Para Pedro Silva Barros, professor de Relações Internacionais da PUC-SP, Morales terá "a legitimidade reforçada" com a eleição:

- Com uma ampla votação, ele terá mais possibilidade de avançar com seu projeto. Ele não tem nenhum problema de legitimidade internacional, mas enfrentava o movimento de Santa Cruz, que agora está enfraquecido. Com a eleição pode se esperar um período menos turbulento e com mais realizações do governo.

Autonomia dos Departamentos deve provocar polêmica

Para a socióloga boliviana Vivian Urquidi, que há 22 anos vive no Brasil e é professora na USP, a eleição marca o "fim de uma fase em que a oposição era contra a tudo que viesse de Evo (Morales)".

- O resultado vai dar maior governabilidade ao presidente, e a oposição terá de mudar sua estratégia e dialogar com o governo. O presidente também terá de conversar com mais setores da sociedade.

Vivian acredita que a reeleição de Morales num país que já teve mais de 200 golpes e contragolpes na sua história significa "uma nova fase" na política do país. Mas ela acredita que o período de instabilidade não acabou, já que ainda falta ser definida a questão das autonomias dos Departamentos em relação ao governo central, o que vai mexer com muitos interesses.

Até a chegada de Morales ao poder, em 2005, a Bolívia era um Estado unitário, com os governadores dos Departamentos indicados pelo presidente. Com a nova constituição, os Departamentos ganham autonomia.

Autonomia dos indígenas divide o país

Uma das maiores polêmicas da nova constituição é a "questão plurinacional", que dá autonomia às mais de 30 nações indígenas do país, que vão poder tomar decisões locais com base em suas tradições. O sistema equivale, grosso modo, à "sharia", a lei islâmica adotada por alguns países muçulmanos.

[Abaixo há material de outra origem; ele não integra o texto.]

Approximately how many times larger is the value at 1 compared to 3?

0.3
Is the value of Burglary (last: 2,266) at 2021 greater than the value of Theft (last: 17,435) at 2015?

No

Em teoria, se uma comunidade decide eleger seus lideres locais apenas com o voto masculino com base nos valores dos antigos povos indígenas, a decisão será legítima mas entrará em choque com o direito tradicional, que permite o voto às mulheres.

Para Barros, "ainda há muita confusão sobre o que significa plurinacional":

- As mais de 30 nações (de origem indígena) vão ter um direito tradicional, ligado ao Estado, e um direito baseado nos valores ancestrais. Não existe hierarquia sobre nenhum dos direitos. A última palavra será da Suprema Corte.

Para Vivian, a imprensa internacional faz muito alarde sobre o tema:

- O que acontece é a formalização de uma situação que sempre existiu e que era marginal. Há um reconhecimento das autoridades locais, o poder de administrar localmente os recursos, mas tudo continua subordinado ao Governo Central.